What the task requires => Reproduce verbatim everything in the case summary from "The recent decision" down to "purposes of off-hire.".

Exercise text =>
The recent decision of Henshaw J in Bunge S.A v Pan Ocean Co. Ltd. (The “Sagar Ratan”) [2025] EWHC 193 (Admiralty) analyses issues that often arise out of shipping delays caused by infectious diseases. The decision concerns (i) the meaning of “Affected Area” in the widely used BIMCO Infectious or Contagious Diseases Clause for Time Charter Parties 2015; (ii) the meaning of “detention…for quarantine” in an off-hire clause; and (iii) the application of the ‘inefficiency’ principle (as per The Berge Sund [1993] 2 Lloyd’s Rep. 453) for the purposes of off-hire.

Chart analysis data
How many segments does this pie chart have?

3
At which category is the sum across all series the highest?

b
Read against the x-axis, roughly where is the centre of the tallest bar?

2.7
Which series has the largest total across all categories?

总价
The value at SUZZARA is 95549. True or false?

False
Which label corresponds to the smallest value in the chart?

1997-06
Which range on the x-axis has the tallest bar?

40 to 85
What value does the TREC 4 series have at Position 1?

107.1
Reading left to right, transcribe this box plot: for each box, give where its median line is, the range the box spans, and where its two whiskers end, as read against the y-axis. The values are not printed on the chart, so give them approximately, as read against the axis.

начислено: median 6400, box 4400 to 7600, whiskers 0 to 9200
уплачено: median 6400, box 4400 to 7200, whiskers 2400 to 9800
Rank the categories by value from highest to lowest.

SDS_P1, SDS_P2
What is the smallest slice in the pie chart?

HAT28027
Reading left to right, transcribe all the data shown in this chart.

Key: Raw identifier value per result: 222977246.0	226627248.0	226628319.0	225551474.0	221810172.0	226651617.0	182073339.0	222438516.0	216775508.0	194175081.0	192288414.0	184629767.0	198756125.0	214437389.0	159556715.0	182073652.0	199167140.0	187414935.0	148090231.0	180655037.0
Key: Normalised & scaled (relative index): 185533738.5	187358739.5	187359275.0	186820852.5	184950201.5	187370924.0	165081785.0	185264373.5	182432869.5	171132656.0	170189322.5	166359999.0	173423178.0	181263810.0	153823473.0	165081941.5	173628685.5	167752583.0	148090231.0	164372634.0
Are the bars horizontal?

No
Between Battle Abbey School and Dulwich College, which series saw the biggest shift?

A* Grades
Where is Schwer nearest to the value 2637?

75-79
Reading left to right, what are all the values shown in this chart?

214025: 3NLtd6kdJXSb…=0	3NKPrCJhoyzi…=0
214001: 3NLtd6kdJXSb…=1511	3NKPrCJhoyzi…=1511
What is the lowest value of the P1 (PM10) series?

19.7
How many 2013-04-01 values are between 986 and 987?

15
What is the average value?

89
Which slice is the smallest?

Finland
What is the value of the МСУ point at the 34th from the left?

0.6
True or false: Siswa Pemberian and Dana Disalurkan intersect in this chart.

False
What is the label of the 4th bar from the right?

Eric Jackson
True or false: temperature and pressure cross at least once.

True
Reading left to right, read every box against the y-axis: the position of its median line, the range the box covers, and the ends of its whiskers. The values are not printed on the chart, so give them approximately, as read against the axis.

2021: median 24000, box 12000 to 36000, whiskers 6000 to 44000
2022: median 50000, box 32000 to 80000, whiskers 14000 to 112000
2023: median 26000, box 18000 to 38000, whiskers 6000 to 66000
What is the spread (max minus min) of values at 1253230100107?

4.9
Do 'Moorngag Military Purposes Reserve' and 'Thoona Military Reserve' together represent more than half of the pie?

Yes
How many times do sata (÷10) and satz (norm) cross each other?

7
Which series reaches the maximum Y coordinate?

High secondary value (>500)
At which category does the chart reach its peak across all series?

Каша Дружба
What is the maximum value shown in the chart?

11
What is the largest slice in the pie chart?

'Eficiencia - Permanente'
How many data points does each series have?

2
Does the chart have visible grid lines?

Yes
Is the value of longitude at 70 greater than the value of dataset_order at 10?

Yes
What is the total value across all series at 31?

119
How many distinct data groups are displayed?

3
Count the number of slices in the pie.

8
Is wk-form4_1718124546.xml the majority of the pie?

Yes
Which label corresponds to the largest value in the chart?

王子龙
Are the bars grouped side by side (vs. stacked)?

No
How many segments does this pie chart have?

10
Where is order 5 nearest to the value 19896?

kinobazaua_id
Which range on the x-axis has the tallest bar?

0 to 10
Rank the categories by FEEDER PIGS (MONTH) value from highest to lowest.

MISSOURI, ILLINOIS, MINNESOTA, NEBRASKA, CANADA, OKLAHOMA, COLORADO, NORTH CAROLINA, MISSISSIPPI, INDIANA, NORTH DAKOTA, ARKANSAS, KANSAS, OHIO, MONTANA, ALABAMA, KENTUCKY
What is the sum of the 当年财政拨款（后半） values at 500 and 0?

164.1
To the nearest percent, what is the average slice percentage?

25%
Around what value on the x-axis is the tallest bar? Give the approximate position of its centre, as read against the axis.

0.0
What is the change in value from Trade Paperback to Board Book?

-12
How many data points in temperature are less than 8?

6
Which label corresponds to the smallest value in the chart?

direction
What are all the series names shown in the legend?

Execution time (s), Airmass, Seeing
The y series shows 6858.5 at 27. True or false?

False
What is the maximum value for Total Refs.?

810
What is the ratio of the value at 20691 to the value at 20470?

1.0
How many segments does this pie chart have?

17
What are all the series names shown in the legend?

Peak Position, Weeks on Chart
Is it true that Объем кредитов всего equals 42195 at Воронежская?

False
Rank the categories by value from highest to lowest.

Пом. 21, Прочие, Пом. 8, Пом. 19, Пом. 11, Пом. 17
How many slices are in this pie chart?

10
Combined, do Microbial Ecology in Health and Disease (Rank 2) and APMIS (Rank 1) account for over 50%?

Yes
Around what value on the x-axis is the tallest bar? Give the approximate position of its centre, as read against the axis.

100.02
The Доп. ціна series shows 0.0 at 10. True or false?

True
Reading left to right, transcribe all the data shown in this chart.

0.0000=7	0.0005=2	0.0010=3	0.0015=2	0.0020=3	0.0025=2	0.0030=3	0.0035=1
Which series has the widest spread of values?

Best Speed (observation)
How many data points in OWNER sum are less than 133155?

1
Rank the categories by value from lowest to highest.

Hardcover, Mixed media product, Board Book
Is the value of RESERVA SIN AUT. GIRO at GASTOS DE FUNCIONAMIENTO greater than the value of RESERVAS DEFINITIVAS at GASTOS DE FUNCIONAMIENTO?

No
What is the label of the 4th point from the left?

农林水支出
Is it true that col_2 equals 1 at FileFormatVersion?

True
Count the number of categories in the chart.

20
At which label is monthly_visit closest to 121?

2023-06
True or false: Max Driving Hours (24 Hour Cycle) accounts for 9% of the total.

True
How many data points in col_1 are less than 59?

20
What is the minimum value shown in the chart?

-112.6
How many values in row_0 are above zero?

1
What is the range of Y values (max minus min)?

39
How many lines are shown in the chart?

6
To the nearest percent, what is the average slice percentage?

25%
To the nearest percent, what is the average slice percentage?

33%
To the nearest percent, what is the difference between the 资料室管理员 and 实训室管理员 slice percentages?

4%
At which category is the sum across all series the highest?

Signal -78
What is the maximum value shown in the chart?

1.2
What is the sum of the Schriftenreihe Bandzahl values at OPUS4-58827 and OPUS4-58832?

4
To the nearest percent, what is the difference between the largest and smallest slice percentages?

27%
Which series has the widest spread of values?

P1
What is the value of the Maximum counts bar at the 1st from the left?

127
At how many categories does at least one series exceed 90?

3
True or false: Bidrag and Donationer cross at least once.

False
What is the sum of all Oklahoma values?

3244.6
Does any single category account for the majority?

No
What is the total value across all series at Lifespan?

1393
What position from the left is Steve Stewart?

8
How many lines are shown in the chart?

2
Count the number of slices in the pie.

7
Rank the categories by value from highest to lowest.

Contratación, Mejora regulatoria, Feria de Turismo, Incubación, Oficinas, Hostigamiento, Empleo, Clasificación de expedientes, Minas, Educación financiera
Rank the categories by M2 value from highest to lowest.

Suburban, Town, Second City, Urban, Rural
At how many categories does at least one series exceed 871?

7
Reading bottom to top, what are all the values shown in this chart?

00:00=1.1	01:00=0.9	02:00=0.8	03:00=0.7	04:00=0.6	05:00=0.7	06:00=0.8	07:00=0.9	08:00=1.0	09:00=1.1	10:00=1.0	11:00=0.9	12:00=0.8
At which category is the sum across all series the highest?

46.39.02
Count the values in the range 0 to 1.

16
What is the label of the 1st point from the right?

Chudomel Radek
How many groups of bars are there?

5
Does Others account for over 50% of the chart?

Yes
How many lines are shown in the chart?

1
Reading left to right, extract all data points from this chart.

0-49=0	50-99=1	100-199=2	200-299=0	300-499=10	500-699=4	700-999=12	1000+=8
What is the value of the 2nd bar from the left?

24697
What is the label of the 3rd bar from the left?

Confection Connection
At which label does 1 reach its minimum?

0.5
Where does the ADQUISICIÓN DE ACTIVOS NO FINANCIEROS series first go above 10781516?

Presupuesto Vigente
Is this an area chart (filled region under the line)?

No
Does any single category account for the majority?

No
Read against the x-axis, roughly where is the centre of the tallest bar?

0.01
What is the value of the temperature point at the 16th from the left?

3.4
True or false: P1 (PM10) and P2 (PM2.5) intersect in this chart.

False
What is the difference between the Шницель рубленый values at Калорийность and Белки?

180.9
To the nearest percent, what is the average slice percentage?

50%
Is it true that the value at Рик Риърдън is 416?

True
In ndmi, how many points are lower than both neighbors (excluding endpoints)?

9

Solved exercise =>
The recent decision of Henshaw J in Bunge S.A v Pan Ocean Co. Ltd. (The “Sagar Ratan”) [2025] EWHC 193 (Admiralty) analyses issues that often arise out of shipping delays caused by infectious diseases. The decision concerns (i) the meaning of “Affected Area” in the widely used BIMCO Infectious or Contagious Diseases Clause for Time Charter Parties 2015; (ii) the meaning of “detention…for quarantine” in an off-hire clause; and (iii) the application of the ‘inefficiency’ principle (as per The Berge Sund [1993] 2 Lloyd’s Rep. 453) for the purposes of off-hire.